Illumina Mammals and birds

Description

💡 Sequencing parameters:

  • Platform: Illumina
  • Read-length: paired-end 150bp or longer
  • Targets: mammals, birds

🎓 Relevant publications:

📜 Official Methods:

⚙ Run with:

--primer_set amniotes_dobrovolny

For example:

nextflow run bio-raum/FooDMe2 \
  -r main \
  -profile myprofile \ # (1)!
  --input samples.tsv \
  --primer_set amniotes_dobrovolny
  1. See the installation guide for more details on this parameter

Configuration

Following parameters are set to a different value than default when running this method:

  • database: MIDORI`s LRNA (16S ribosomal subunit)
  • max_expected_errors: 2
  • amplicon_min_length: 65
  • amplicon_max_length: 110
  • primers_fasta: /assets/primers/amniotes_dobrovolny.fasta
  • taxid_filter: 32524 (Amniotes)
  • cutadapt_trim_3p: true

Validation

Mammals and birds 16S Illumina metabarcoding, method from Dobrovolny paper with the dataset from the FooDMe1 paper.

For this method, a benchmarking (or validation) profile is provided in the FooDMe2 distribution:

nextflow run bio-raum/FooDMe2 \
  -profile singularity,dobrovolny_benchmark \
  -r main

Running this will fetch the dataset from ENA, run the workflow with the amniotes_dobrovolny preconfiguration and then compare the resutls to the expected composition defined under assets/validation/dobrovolny_benchmark_groundtruth.csv.

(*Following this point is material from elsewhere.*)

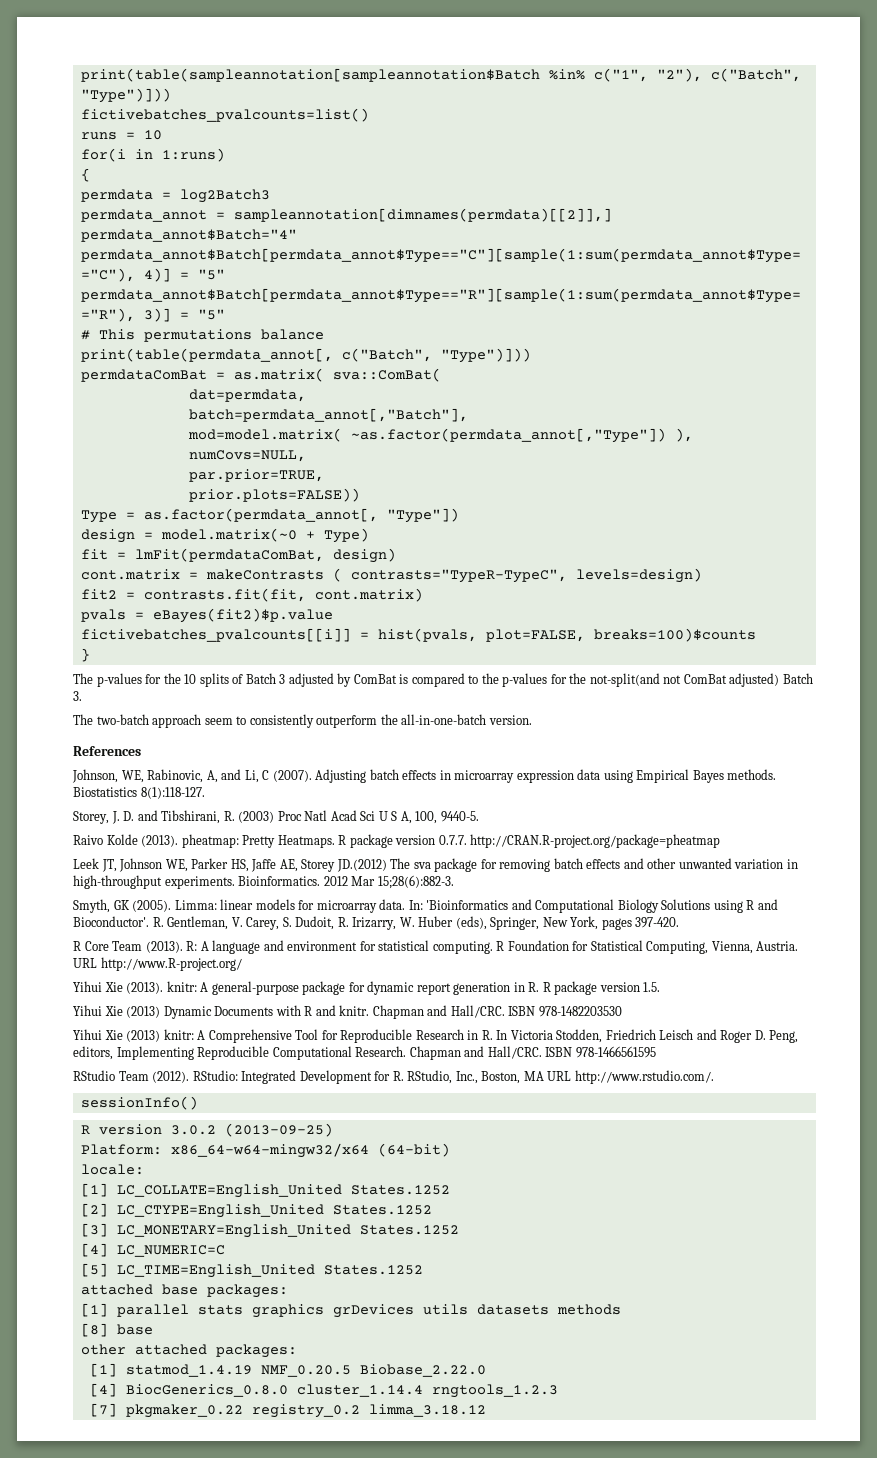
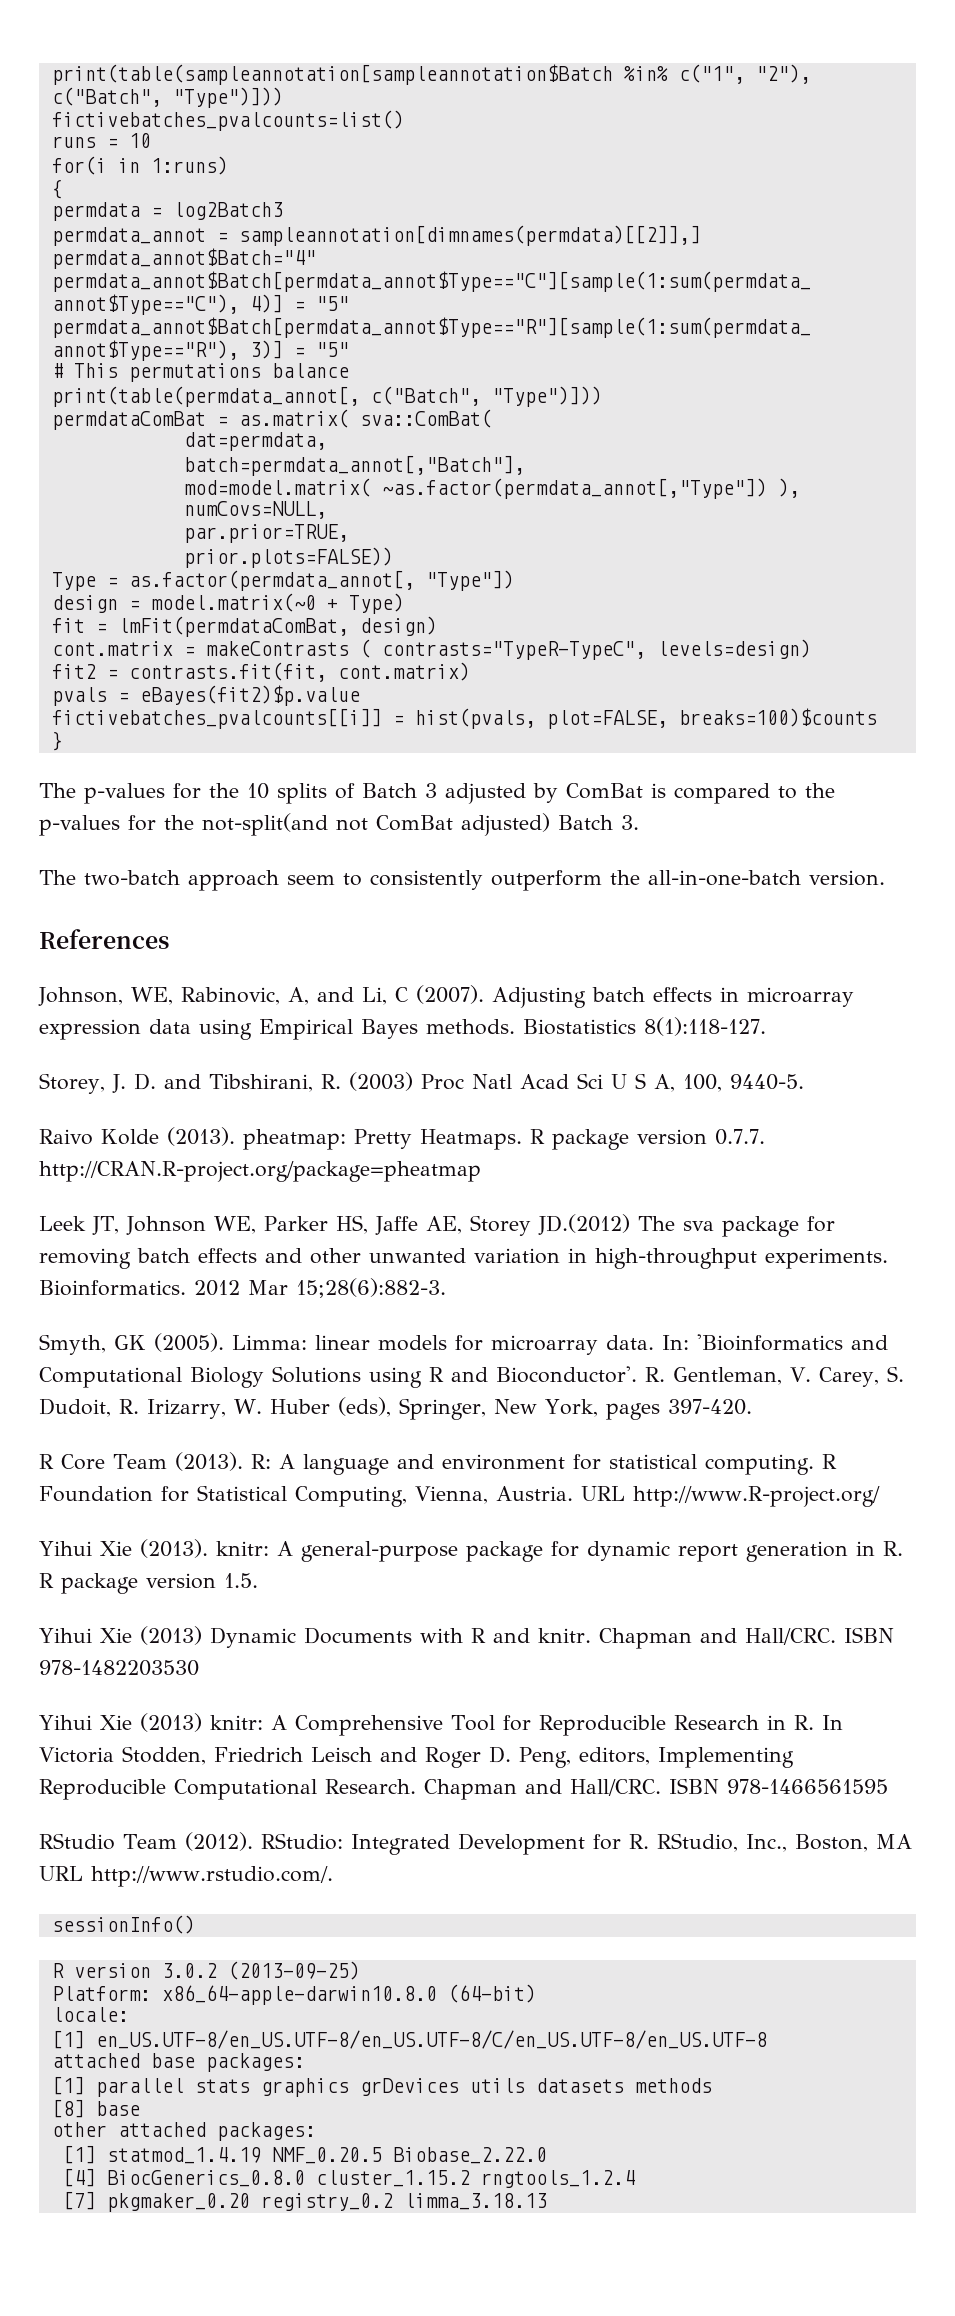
[170,1143,369,1158] x86_64-w64-mingw32/x64 -> [161,1985,437,2005] x86_64-apple-darwin10.8.0
[116,1184,450,1198] [80,1203,432,1218] [80,1223,459,1238] [80,1243,225,1257] [80,1263,423,1278] LC_COLLATE=English_United States.1252 // [2] LC_CTYPE=English_United States.1252 // [3] LC_MONETARY=English_United States.1252 // [4] LC_NUMERIC=C // [5] LC_TIME=English_United States.1252 -> [95,2030,767,2049] en_US.UTF-8/en_US.UTF-8/en_US.UTF-8/C/en_US.UTF-8/en_US.UTF-8
[296,1384,558,1398] cluster_1.14.4 rngtools_1.2.3 -> [315,2170,635,2188] cluster_1.15.2 rngtools_1.2.4
[125,1404,486,1418] pkgmaker_0.22 registry_0.2 limma_3.18.12 -> [106,2193,547,2212] pkgmaker_0.20 registry_0.2 limma_3.18.13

A noise filter fo 0.1% of the total read number is applied to each sample and the composition is matched to up to the genus level.

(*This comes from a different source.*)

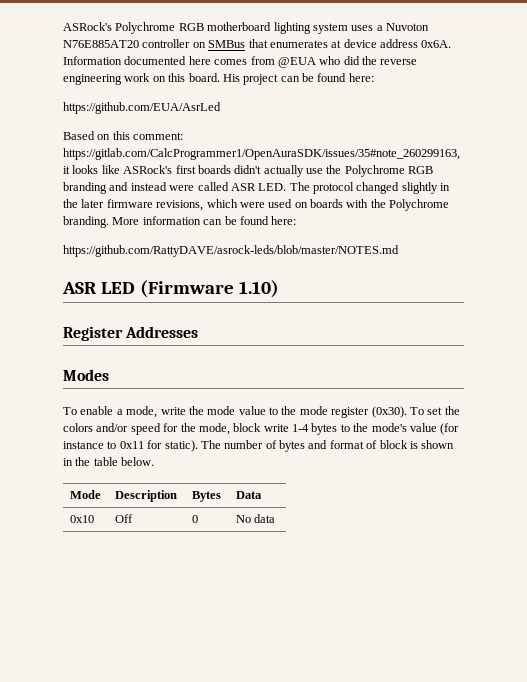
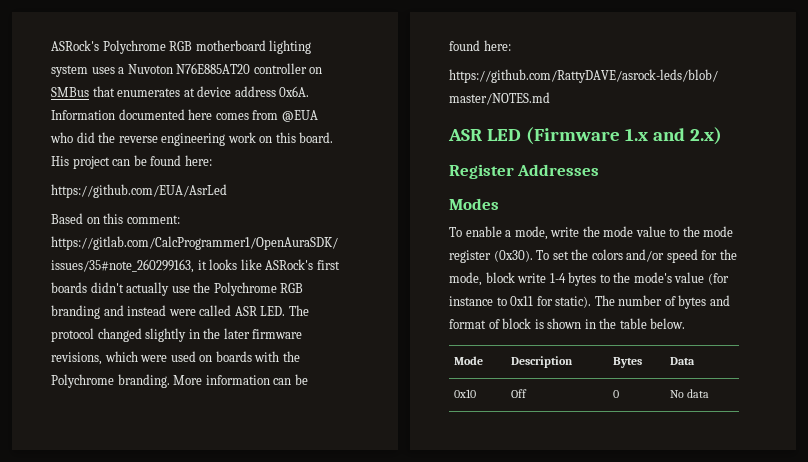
[238,280,279,298] 1.10) -> [624,127,722,145] 1.x and 2.x)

In the resulting Excel file we can quickly count the number of TP, FP and FN and calculate precision and recall for the analysis:

- Expect Positive Expect negative
Predicted Positive 524 31
Predicted Negative 19 -

Which means a precision of 94.4% and recall of 96.5% out of the box.

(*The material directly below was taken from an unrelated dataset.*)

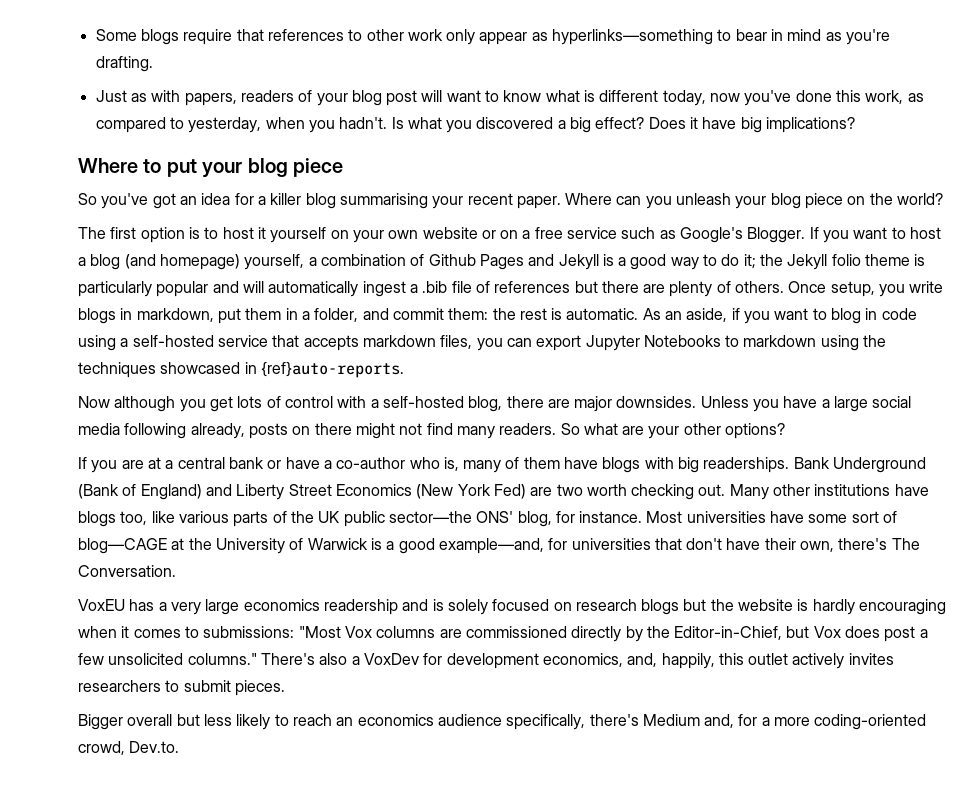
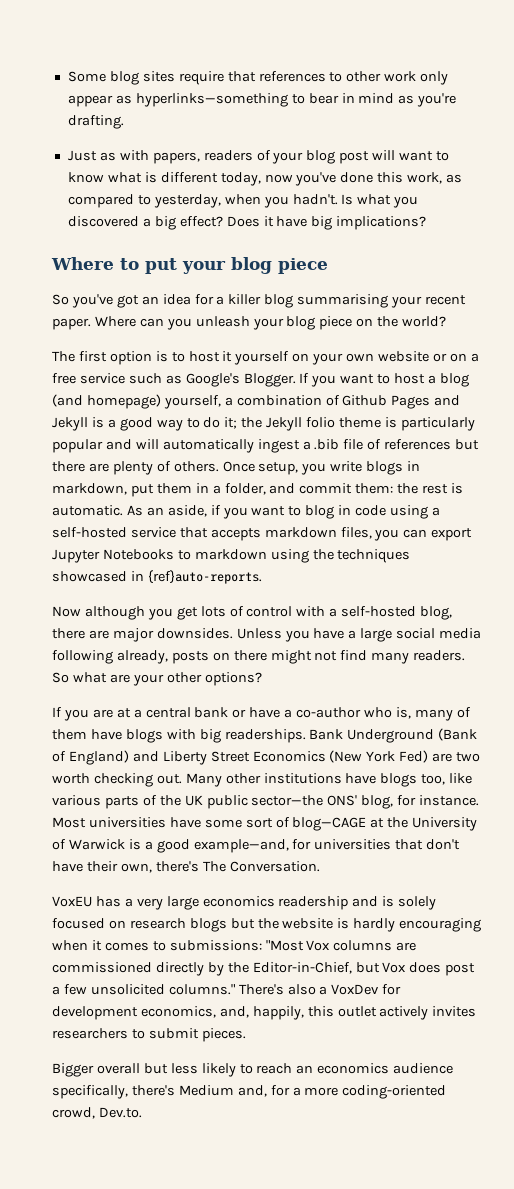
[140,29,179,45] blogs -> [109,71,175,85] blog sites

However there are 14 FN occurences of fallow deer (Dama dama) in the table, which was not amplified in the initial method and therefore cannot be detected. These can be ignored for the validation.

Another problem in this dataset is that Kangaroo (Macropodidae), a family node, was expected with no information on the species, this results in a negative results in the benchmarking tools. We can correct this be converting all FP results for Kangaroo into FP (if a kangaroo speice was detected of course), these are all 17 occurences where either of Macropus giganteus, Osphranter robusuts, or Osphranter rufus were detected.

The corrected confusion table now looks like this:

- Expect Positive Expect negative
Predicted Positive 541 14
Predicted Negative 5 -

Now resulting in a precision of 97.4% and a recall of 99.1%.